::: Extract to read

The pristine PP membrane showed values of anisotropy (α) and deviatoric anisotropy (α_Δ) of 0.026 and 0.125, respectively, which can be reasonably attributed to the random orientation of the polymer chains within the simulated cell.

Upon equilibration, under specific pressure (P) and temperature (T) conditions, both α and α_Δ values dropped markedly, suggesting a shift toward more isotropic chain configurations. The extent of change varied with temperature and concentration, with higher temperatures generally mitigating loss of anisotropy.

This initial decrease is attributed to the membrane–ion solution assembly procedure, where the overall system undergoes minimization and equilibration under NPT conditions, allowing the solution and membrane to converge and eliminate the initial empty space [22].

For a concentration of 5.8 M, we observed a decrease of 58.71% at 300 K, 23.11% at 328 K, and 18.94% at 353 K (Figure 4a).

At a concentration of 8.9 M, the percentage decreases were 22.73% (300 K), 5.30% (328 K) and 23.11% (353 K) (Figure 4b).

It is interesting to note how the extent of these changes tends to decrease with increasing simulated temperature, suggesting a less drastic interaction between the solution and the polymer structure as the temperature rises.

While anisotropy was partially recovered by 300 ns, the values remained consistently lower than those of the pristine membrane. This suggests a modest yet irreversible compaction and reorientation of the polymer chains at the interface. Such behavior is consistent with trends observed in earlier simulations [22] and with experimental evidence of local rearrangements in hydrophobic polymer matrices.

2.2. Electrostatic Charge Distribution

Surface charge distribution was also evaluated to determine whether local rearrangements influence electrostatic interactions.

In its pristine state, the PP membrane exhibited a slight negative surface potential, consistent with zeta potential values reported in the literature (~−20 mV) [29] (Figure 6).

Figure 6 shows that the virgin PP had a slight negative superficial charge, meaning that central carbon atoms are less exposed towards the surface.

Figure 7 illustrates the evolution of surface charge over time at various simulated temperatures for the system at 5.8 M LiF concentration. As soon as the membrane came into contact with the ionic solution, polymeric chains rearranged, resulting in a more negative superficial charge distribution. At the lowest temperature, the special charge was almost the same (Figure 7) in time. However, as temperature increases, terminal atoms of the polymer chains (specifically C1 and C2) tend to migrate toward the surface, resulting in a less-negative surface charge. This behavior is related to increased kinetic energy at higher temperatures, which enhances chain mobility and facilitates reorganization.

At 8.9 M, however, the surface charge remained relatively stable over time and across temperatures (Figure 8). We attribute this to stronger Coulombic interactions in the higher-ionic-strength environment, which restricts chain mobility and prevents major reorganization.

The surface charge remained negative, although slightly less so compared to the 5.8 M system.

Across all conditions, the membrane maintained a net negative surface potential. These electrostatic characteristics, though modest, may influence ion–membrane interactions in the initial stages of crystallization and could be further explored in future work.

::::::
::: Data provided

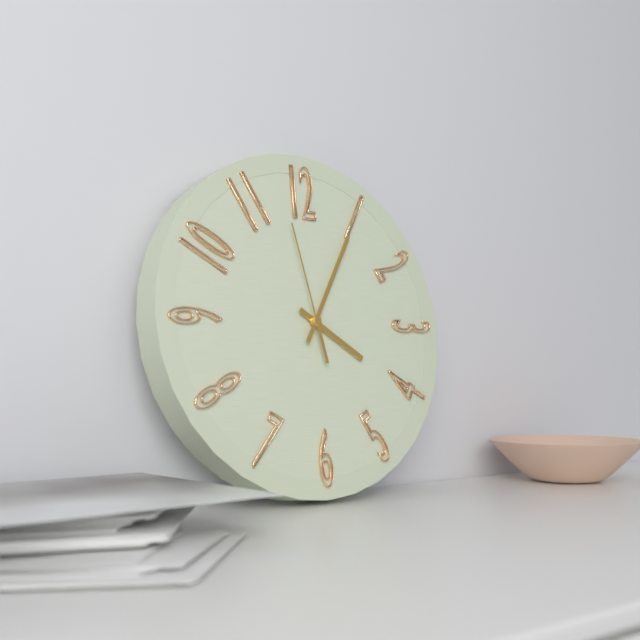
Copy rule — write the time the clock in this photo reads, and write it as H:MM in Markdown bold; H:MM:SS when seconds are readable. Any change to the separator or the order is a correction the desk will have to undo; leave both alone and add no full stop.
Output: **4:05:58**
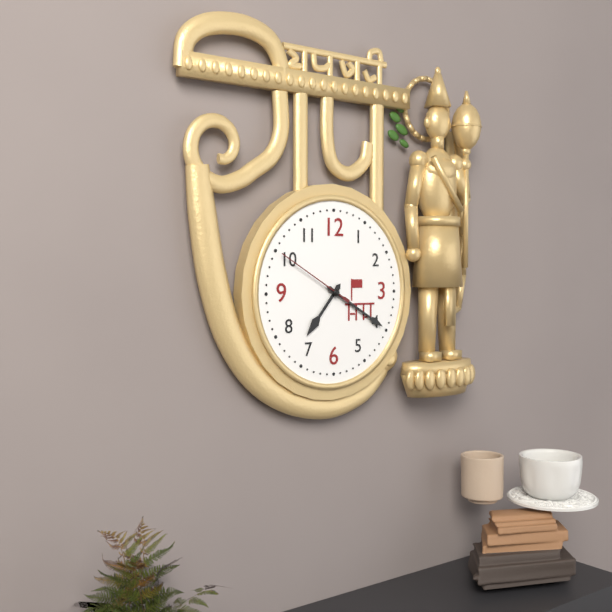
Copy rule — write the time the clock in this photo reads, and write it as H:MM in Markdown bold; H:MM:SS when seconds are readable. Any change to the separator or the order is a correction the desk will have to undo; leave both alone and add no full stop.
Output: **7:20:50**
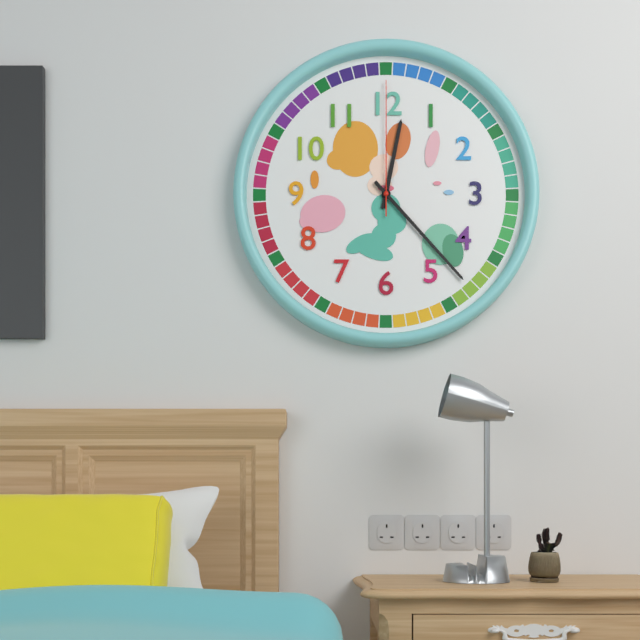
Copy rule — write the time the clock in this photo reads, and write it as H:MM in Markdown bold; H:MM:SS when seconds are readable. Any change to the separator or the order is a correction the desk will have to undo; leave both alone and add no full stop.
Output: **12:23:00**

::::::

From the PP membrane text above, return the part starting at "Upon equilibration, under" up to and including "K) (Figure 4b).", copied word for word.

**Task response:**
Upon equilibration, under specific pressure (P) and temperature (T) conditions, both α and α_Δ values dropped markedly, suggesting a shift toward more isotropic chain configurations. The extent of change varied with temperature and concentration, with higher temperatures generally mitigating loss of anisotropy.

This initial decrease is attributed to the membrane–ion solution assembly procedure, where the overall system undergoes minimization and equilibration under NPT conditions, allowing the solution and membrane to converge and eliminate the initial empty space [22].

For a concentration of 5.8 M, we observed a decrease of 58.71% at 300 K, 23.11% at 328 K, and 18.94% at 353 K (Figure 4a).

At a concentration of 8.9 M, the percentage decreases were 22.73% (300 K), 5.30% (328 K) and 23.11% (353 K) (Figure 4b).